National governments used the findings to adjust their responses to these populations, particularly fisheries and agricultural plantations. Both groups were included within a broad category comprising mobile populations, seen by governments as key populations at risk of HIV that require targeted responses.
Policy change tends to be gradual and many of the potential outcomes identified at the program design stage could not be realized within the project’s lifespan. But the findings set in motion many policy discussions and HIV programming, which have kept the spotlight on agricultural plantation workers and fishing communities in East Africa.
The EAC and its various institutional organs have used the findings to structure their response to HIV-AIDS. The study also contributed to the development of regional policy and legal frameworks that address the drivers of cross-border HIV risk and vulnerability: the EAC HIV and AIDS Prevention and Management Act, 2012.

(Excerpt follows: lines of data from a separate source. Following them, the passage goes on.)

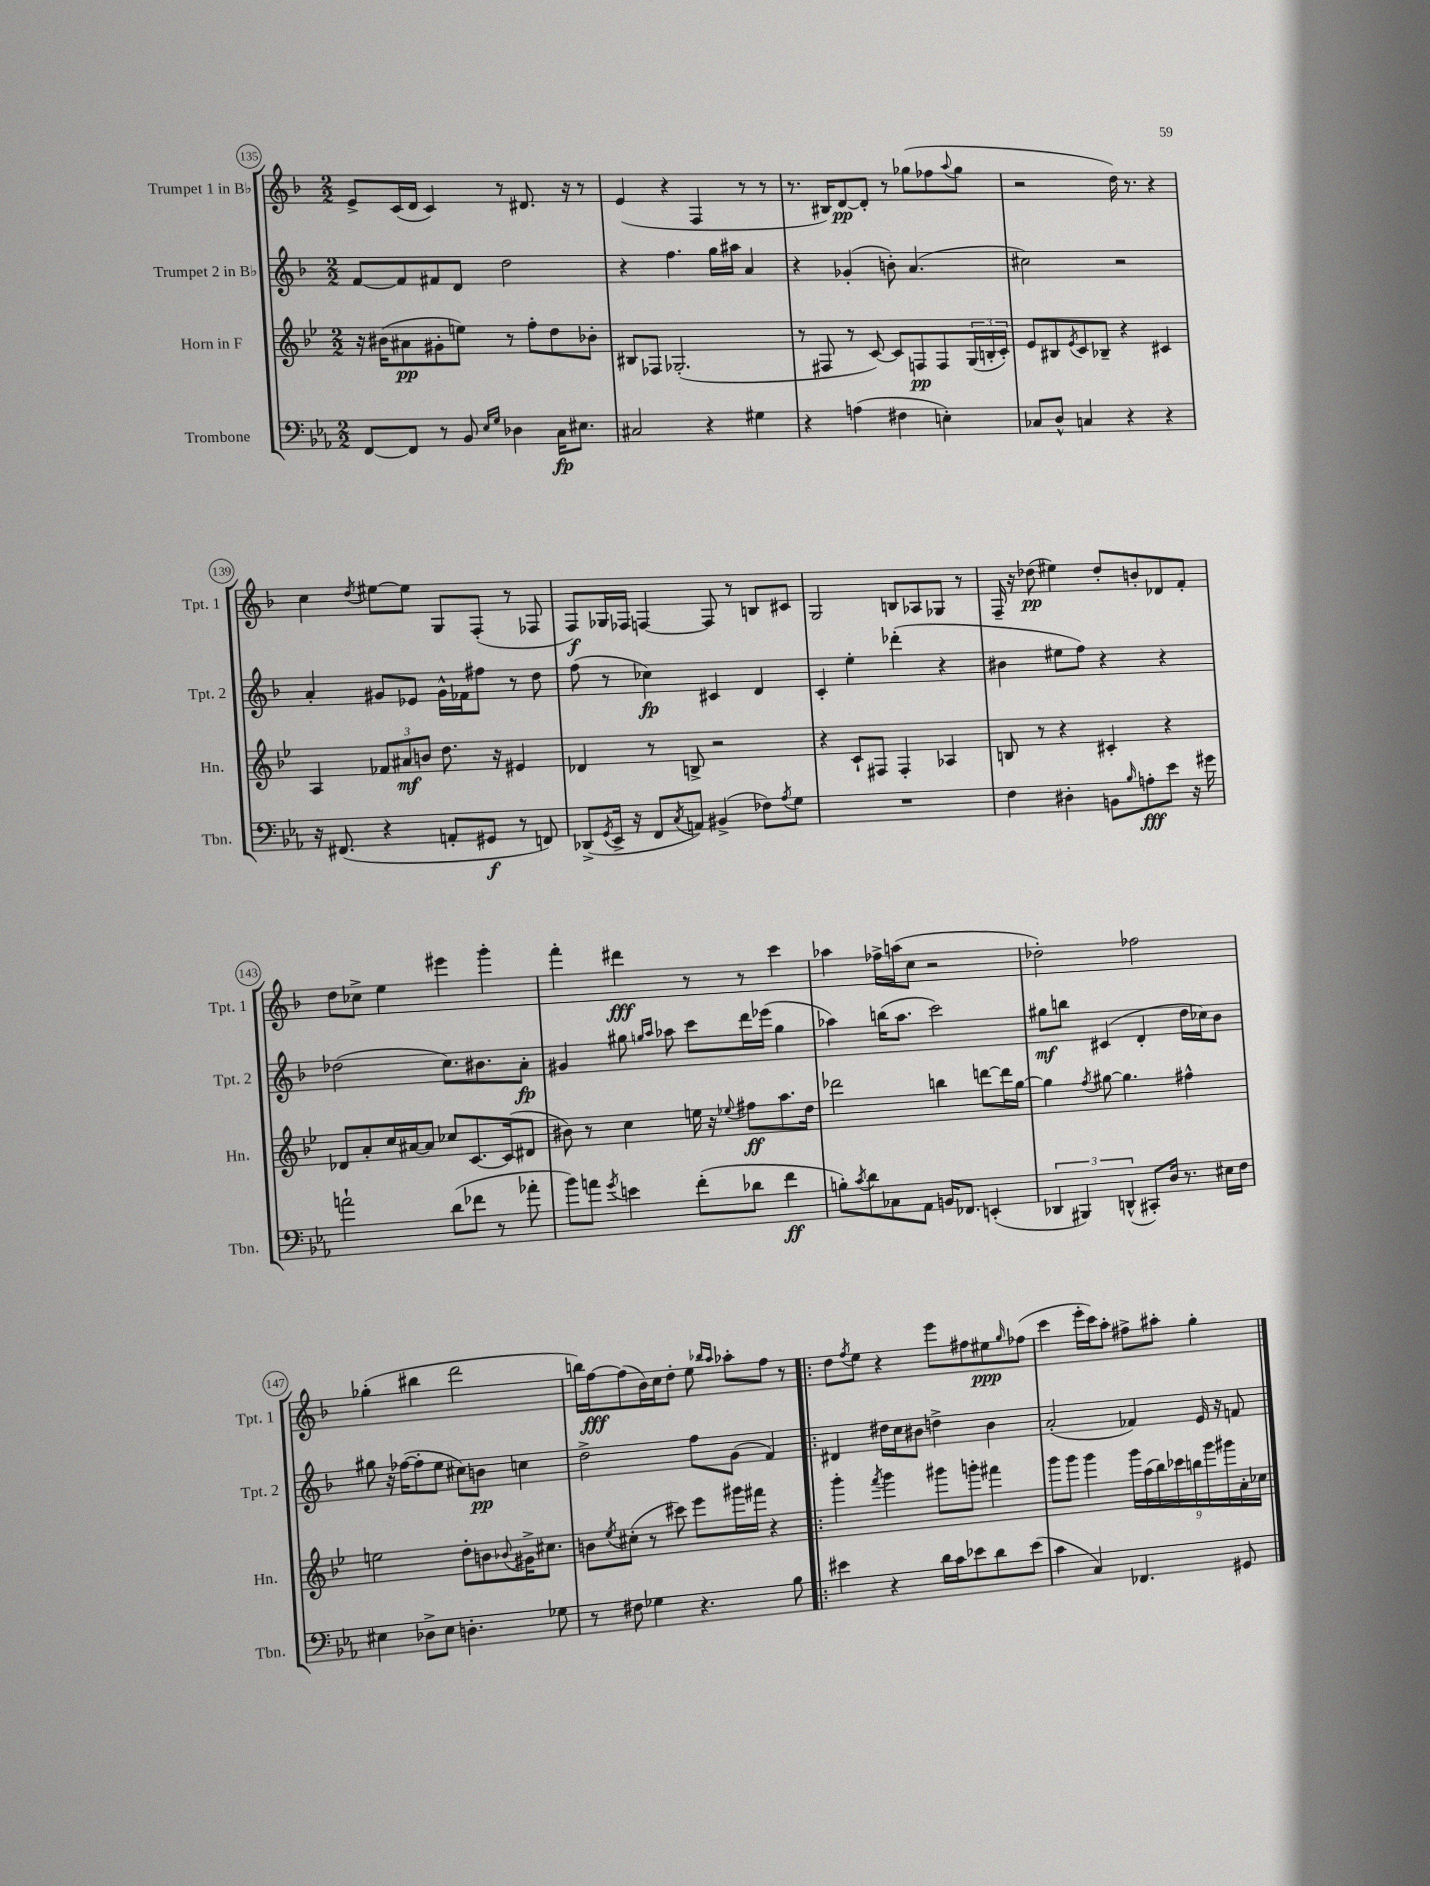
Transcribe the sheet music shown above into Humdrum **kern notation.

**kern	**kern	**kern	**kern
*staff4	*staff3	*staff2	*staff1
*clefF4	*clefG2	*clefG2	*clefG2
*k[b-e-a-]	*k[b-e-]	*k[b-]	*k[b-]
*M2/2	*M2/2	*M2/2	*M2/2
[8FF	16r	[8f	8e^
.	(16b#	.	.
8FF]	8a#	8f]	(16c
.	.	.	16d
8r	8g#'	8f#	4c)
8BB-	8ee)	8d	.
16qqE-	.	.	.
16qqG	.	.	.
4D-	8r	2dd	8r
.	8ff'	.	8.d#
16C	8dd	.	.
8.E#	.	.	16r
.	8b-'	.	8r
=	=	=	=
2C#	8B#	4r	(4e
.	8F-	.	.
.	(2.G-'	4.ff	4r
4r	.	.	4F
.	.	16gg	.
.	.	16aa#	.
4G#	.	4a	8r
.	.	.	8r
=	=	=	=
4r	8r	4r	8.r
.	8F#	.	.
.	.	.	16B#)
(4A	8r	(4g-'	[8d
.	[8c)	.	8d']
4F#	8c]	8b')	8r
.	8F	(4.a	(8gg-
4E')	8F	.	8ff-
.	.	.	8qqaa
.	(24G	.	8gg-
.	24B'	.	.
.	24c')	.	.
=	=	=	=
8C-	8e-	2cc#)	2r
8D^^	8B#	.	.
.	8qe-	.	.
4C	8c	.	.
.	8B-~	.	.
4r	4r	2r	16dd)
.	.	.	8.r
4r	4c#	.	4r
=	=	=	=
16r	4A	4a'	4cc
(8.FF#	.	.	.
.	.	.	8qdd
4r	12f-	8g#	[8ee#
.	12a#	.	.
.	.	8e-	8ee#]
.	12b	.	.
8AA'	8.dd	16g#^^	8G
.	.	16f-	.
8GG#	.	8ff#	(8F'
.	16r	.	.
8r	4e#	8r	8r
8FF)	.	8dd	8F-
=	=	=	=
(8DD-^	4d-	(8ff	8F)
8qGG	.	.	.
16EE-^	.	8r	16G-
16r	.	.	16F-
8FF	8r	4cc-)	[4F
8qC	.	.	.
8AA)	8B^	.	.
(4BB#^	2r	4c#	8F]
.	.	.	8r
8F-)	.	4d	8B
8qA-	.	.	.
8G	.	.	8c#
=	=	=	=
1r	4r	4c'	2G
.	8c`	4ee'	.
.	8F#	.	.
.	4F#'	(4ddd-'	8B
.	.	.	8A-
.	4A-	4r	8G-
.	.	.	8r
=	=	=	=
4F	8B	4b#	16F~
.	.	.	16r
.	8r	.	(8dd-
4D#'	4r	8ee#	4ee#)
.	.	8ff)	.
8BB	4c#'	4r	8dd-'
16qqB-	.	.	.
8A'	.	.	8b'
8e-	4r	4r	8d-
16r	.	.	8f'
16g#	.	.	.
=	=	=	=
2a`	8d-	(2dd-	8dd
.	8a'	.	8cc-^
.	16cc	.	4ee
.	[16a#	.	.
.	8a#]	.	.
(8d	8cc-	8.cc)	4eee#
8f-	[8.c	.	.
.	.	8.b#	.
8r	.	.	4ggg'
.	(16c]	.	.
8a-'	8d#	8a'	.
=	=	=	=
8b-)	8b#)	4g#	4fff'
8a	8r	.	.
8qg	.	.	.
4e	4cc	8gg#	4ddd#
.	.	16qqgg	.
.	.	16qqaa	.
.	.	8aa-	.
(8f'	16ee	8ccc	8r
.	16r	.	.
.	8qqee-	.	.
8d-	8ff#	16ddd	8r
.	.	(16eee-	.
4f	8.aa	4gg	4ccc
.	16dd	.	.
=	=	=	=
8B')	2ddd-	4aa-)	4aa-
8qc	.	.	.
8d	.	.	.
8C-	.	(16bb	16ff-^
.	.	8.aa-	(16aa
8AA-	.	.	8cc
16BB	4bb	2ccc)	2r
8.FF-	.	.	.
(4EE'	[8ddd	.	.
.	16ddd]	.	.
.	[16gg	.	.
=	=	=	=
6DD-	4gg]	8gg#	2dd-')
.	.	8bb	.
6BBB#)	.	.	.
.	8qff	.	.
.	[8gg#	(4c#	.
(6DD^^	.	.	.
.	4.gg#]	.	.
8CC#')	.	4d'	2ff-
16D	.	.	.
8.r	.	.	.
.	4ff#^^	16dd	.
.	.	16cc-)	.
16E#	.	8b-	.
16F	.	.	.
=	=	=	=
4E#	2ee	8gg#	(4gg-'
.	.	16r	.
.	.	([16ff-	.
8D-^	.	8ff-']	4bb#
8E#	.	8ee	.
4.D'	8dd'	8cc#)	2ddd
.	8b	8b	.
.	8qqb-	.	.
.	16g#^	4cc	.
.	8.cc#	.	.
8G-	.	.	.
=	=	=	=
8r	8b	2dd^	16bb)
.	.	.	[16ff
.	8qee-	.	.
8F#	(8cc#'	.	(8ff]
4G-	8r	.	16b-)
.	.	.	16cc
.	8ccc#)	.	8dd'
4.r	8eee-	8ff	8ee
.	.	.	16qqbb-
.	.	.	16qqaa
.	16ggg#	(8g	8aa-'
.	16fff#	.	.
.	4r	4f)	8ff
8B-	.	.	8r
=!|:	=!|:	=!|:	=!|:
4e#	4ggg'	4d#	8dd
.	.	.	8qff
.	.	.	8ee
.	8qfff	.	.
4r	4ggg	16dd#	4r
.	.	16cc	.
.	.	8b#	.
16d	8ggg#	4dd^	8eee
16c	.	.	.
8e-	8ggg'	.	8ff#
8d	4fff#	4b#	8ee#
.	.	.	16qqgg
(8e-	.	.	(8ff-
=	=	=	=
4c	8ggg	(2a'	4ccc
.	8ggg	.	.
4C)	4ggg	.	16eee'
.	.	.	16ccc)
.	.	.	8aa'
4.FF-	18ggg	4f-)	8ff#^
.	(18aa	.	.
.	18bb-)	.	.
.	.	.	8aa#'
.	18ccc-	.	.
.	18bb	.	.
.	.	16e	4gg'
.	18ggg	.	.
.	.	16r	.
.	18ggg#	.	.
8GG#	.	8f	.
.	18a'	.	.
.	18cc-	.	.
==	==	==	==
*-	*-	*-	*-
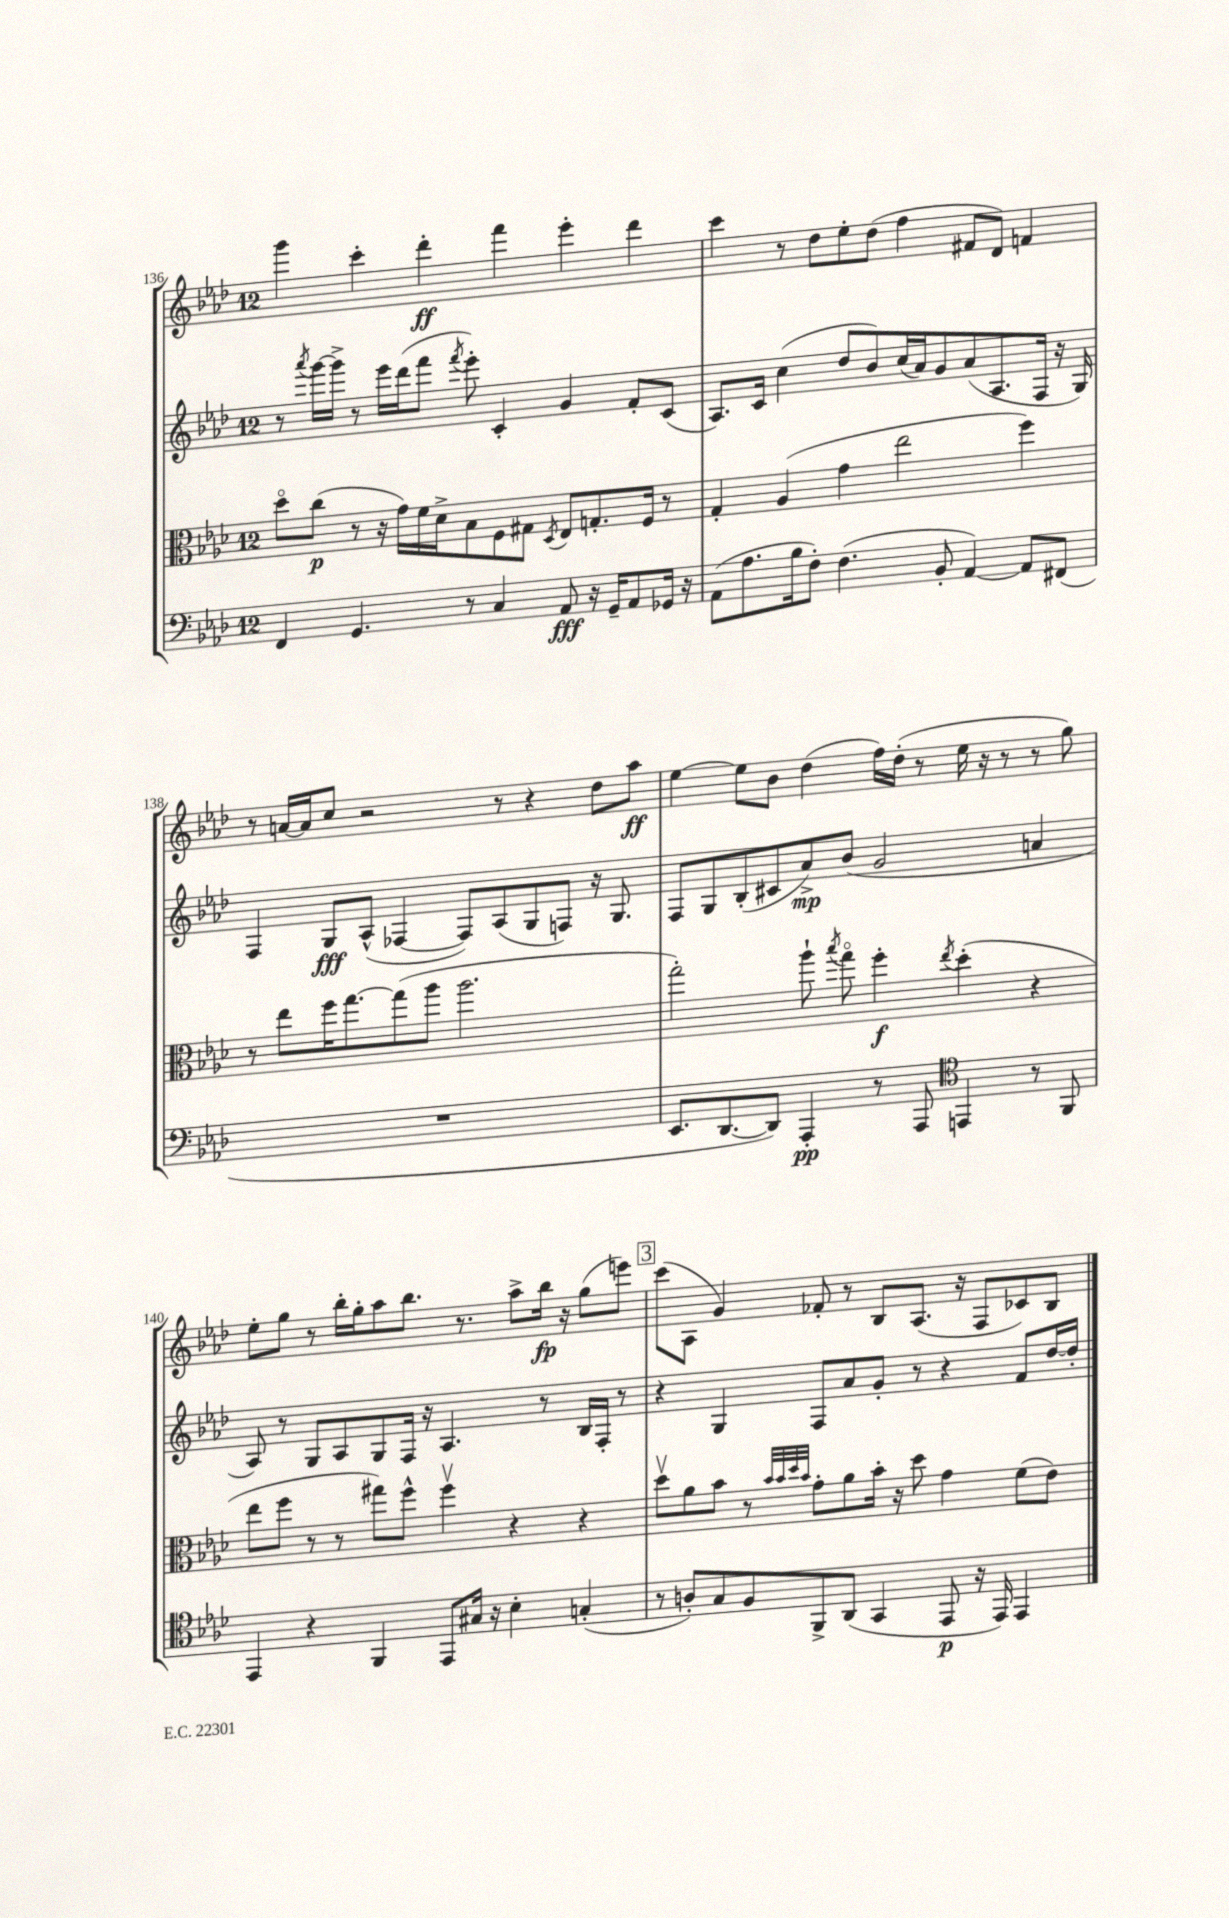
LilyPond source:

<<
\new StaffGroup <<
\new Staff = "s0" {
    \clef treble \key aes \major \once \override Staff.TimeSignature.style = #'single-digit \time 12/8
    \autoBeamOff g'''4 c'''4-. des'''4-.\ff f'''4 ees'''4-. des'''4 |
    c'''4 r8 des''8[ ees''8-. des''8]( f''4 fis'8[ des'8]) f'4 |
    r8 a'16[~ a'16 c''8] r2 r8 r4 des''8[ aes''8]\ff |
    ees''4~ ees''8[ bes'8] des''4( f''16[) des''16]-.( r8 ees''16 r16 r8 r8 g''8) |
    ees''8[-. g''8] r8 bes''16[-. g''16-. aes''8 bes''8.] r8. aes''8[-> bes''16]\fp r16 g''8[( e'''8]) |
    \mark \markup { \box "3" } c'''8[( aes8] g'4) fes'8-. r8 bes8[ aes8.]( r16 f8[ ces'8) bes8] \bar "|." |
}
\new Staff = "s1" {
    \clef treble \key aes \major \once \override Staff.TimeSignature.style = #'single-digit \time 12/8
    \autoBeamOff r8 \acciaccatura { aes'''8 } g'''16[~ g'''16]-> r8 ees'''16[ des'''16( f'''8] \acciaccatura { f'''8 } ees'''8-.) c'4-. g'4 f'8[-. c'8]( |
    aes8.[) c'16] c''4( des''8[ bes'8) c''16( aes'16) g'8 aes'8( aes8. f16] r16 g16) |
    f4 g8[\fff aes8]-^( fes4~ fes8[) aes8( g8 f8]) r16 g8. |
    f8[ g8 bes8-.( cis'8 aes'8->\mp) bes'8]( g'2 a'4 |
    aes8) r8 g8[ aes8 g8 f16] r16 aes4. r8 bes16[ f16]-. r8 |
    \mark \markup { \box "3" } r4 g4 f8[ aes'8 g'8]-. r8 r4 f'8[ des''16~ des''16]-. \bar "|." |
}
\new Staff = "s2" {
    \clef alto \key aes \major \once \override Staff.TimeSignature.style = #'single-digit \time 12/8
    \autoBeamOff des''8[\flageolet c''8]\p( r8 r16 g'16[) f'16 des'16-> bes8 f8 gis8] \acciaccatura { des8 } ees8[ g8.-. f16] r8 |
    g4-. aes4( g'4 ees''2 f''4) |
    r8 ees''8[ f''16 g''8.~ g''8( aes''8] aes''2. |
    g''2-.) aes''8-! \acciaccatura { bes''8 } g''8\flageolet f''4-.\f \acciaccatura { ees''8 } des''4-.( r4 |
    ees''8[ f''8] r8 r8 gis''8[) f''8]-^ f''4\upbow r4 r4 |
    \mark \markup { \box "3" } des''8[\upbow aes'8 bes'8] r8 \grace { bes'32[ bes'32 des''32 bes'32] } g'8[-. aes'8 bes'16]-. r16 des''8 g'4 f'8[( ees'8]) \bar "|." |
}
\new Staff = "s3" {
    \clef bass \key aes \major \once \override Staff.TimeSignature.style = #'single-digit \time 12/8
    \autoBeamOff f,4 g,4. r8 c4 aes,8\fff r16 g,16[-- aes,8 ges,16] r16 |
    aes,8[( aes8. bes16 f8]-.) f4.( bes,8-. aes,4~) aes,8[ fis,8]( |
    R1. |
    ees,8.[ des,8.~ des,8]) aes,,4-.\pp r8 aes,,8 \clef tenor e,4 r8 f,8 |
    ees,4 r4 f,4 ees,8[ gis16] r16 bes4-. g4-.( |
    \mark \markup { \box "3" } r8 a8[-.) g8 f8 f,8-> aes,8]( g,4 ees,8\p r16 ees,16) ees,4 \bar "|." |
}
>>
>>
\layout { \context { \Score currentBarNumber = #136 } }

What made the research-policy link successful?
Broad-based consultation and collaboration
Users of research have interests, fears, and needs that must be addressed for research to be meaningful. Each of the parties involved in the studies – the EAC, national governments, universities, agricultural plantations, ministries of health, and fisheries departments – were implementing HIV-AIDS interventions that were not informed by sound evidence, especially concerning these population categories.
Making the research and its findings less threatening, especially for those who expressed initial rejection or reluctance towards the research, was critical. Consultations enabled fears and reservations to be addressed. Giving specific universities and agricultural plantations findings specific to their institutions worked as a good strategy, and they used the findings.
Working with knowledgeable insiders in the policy process
Knowledgeable insiders often provide invaluable insights into the politics of policy-making, and how the policy process works. The initial step is to identify such individuals, to get their buy-in and commitment, and to keep them informed and constructively involved in the entire research process, from design to execution to implementation.
In this case, working with senior officials at the EAC and later the National Technical Teams proved invaluable.
While working on politics, the scientific rigor in terms of study validity and reliability must be kept under constant check. A badly designed study or one that does not meet the rigors of good research is bad for everyone.
Opiyo Makoude is the former manager of a regional research program meant to inform regional health responses for trans-border mobile populations in East Africa.